自分が頼んだ田舎そばは、太めでしかも歯ごたえしっかり。最初は、なんか少ないな、と思ったがところがどっこい。食べてみたらすごいボリューム。
2件目として食べるには少々きつかった。そういえば、田舎で出されるそばはこんな感じだということを思い出させてくれる。
このそばは好みの別れるところだろう。そばは、つるつるとすするもんだという、貧弱な固定観念しかもっていない輩には、決して理解出来ない味がある。

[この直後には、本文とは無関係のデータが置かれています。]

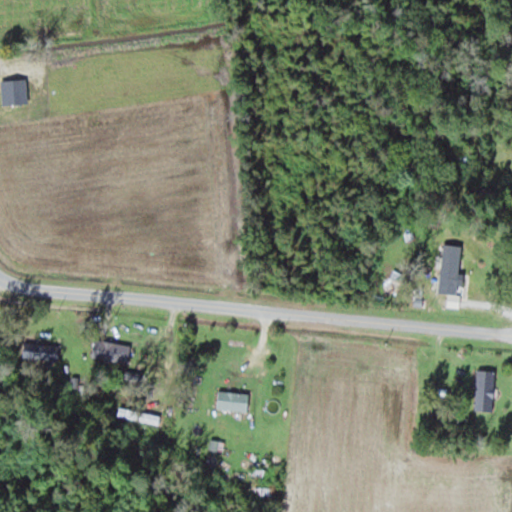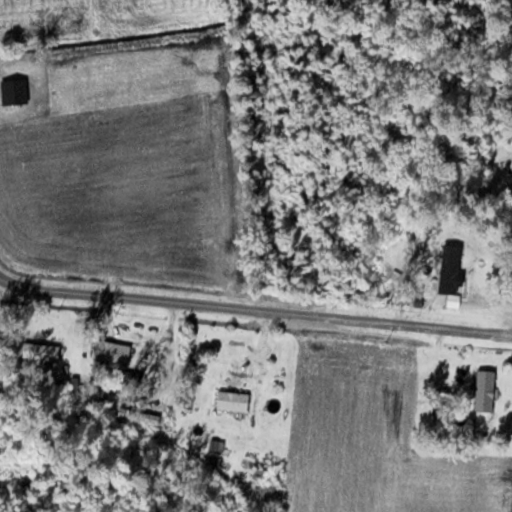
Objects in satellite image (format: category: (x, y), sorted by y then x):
building: (460, 153)
building: (458, 278)
road: (254, 316)
building: (119, 348)
building: (42, 350)
building: (486, 389)
building: (234, 400)
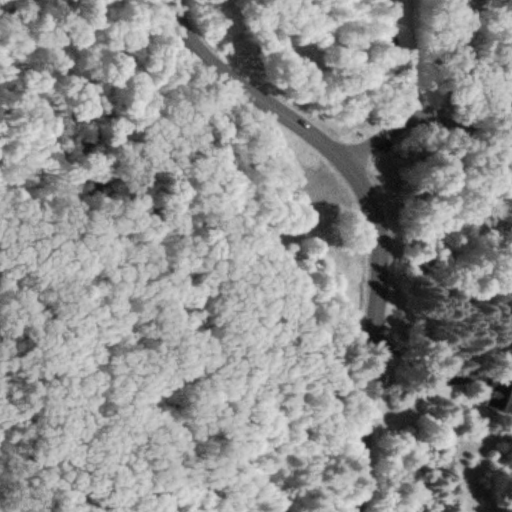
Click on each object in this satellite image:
road: (426, 121)
road: (148, 183)
road: (371, 212)
building: (503, 398)
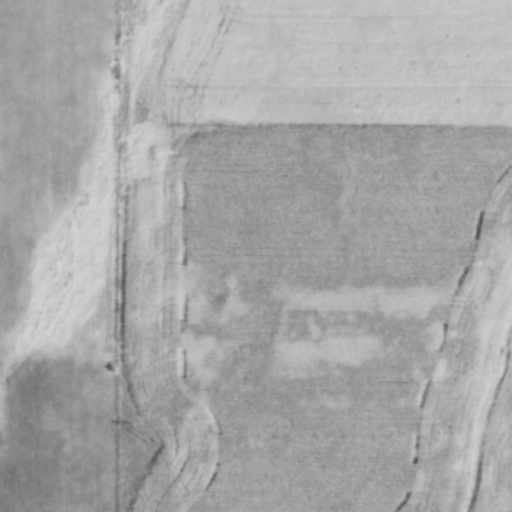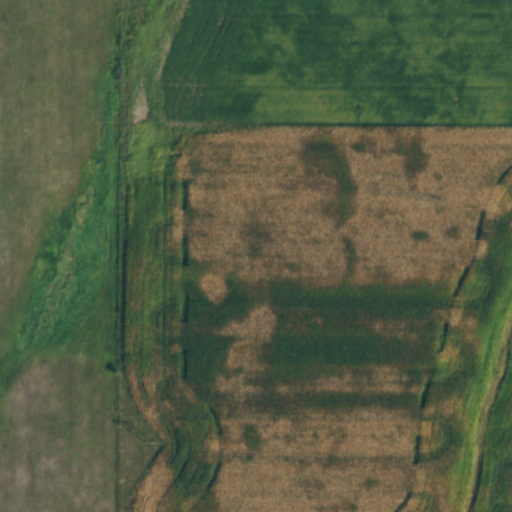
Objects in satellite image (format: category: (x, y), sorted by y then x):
power tower: (152, 445)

そばをすすっているのではなく、これは「そばを食っている」状態だ。
口に含むととにかく一生懸命噛まないと飲み込めない。そば粉の圧倒的なボリューム。
そばのあじはもちろん濃厚。
普通のそばはなんであんなに腹いっぱいにならないかというと、あまり噛まないからなんだろう。このそばを食べて思った。
噛んで食べるものは、すぐにお腹一杯になってくる。このそばは、もっと腹が減っているときに食うべきだ。
つゆは、そんなに辛くは感じなかった。だしの感じは先の「長寿庵」と同じような感じだと思ったがどうだろうか。そばがあんまり強烈なので、
さっきの味を忘れてしまった。

そばを食い終わるころ、店主らしきおやじがそば湯をもってきてくれた。
「おやじ、なかなかのそばだったぜ」

こんどは、ぜひせいろのほうも食べてみたい。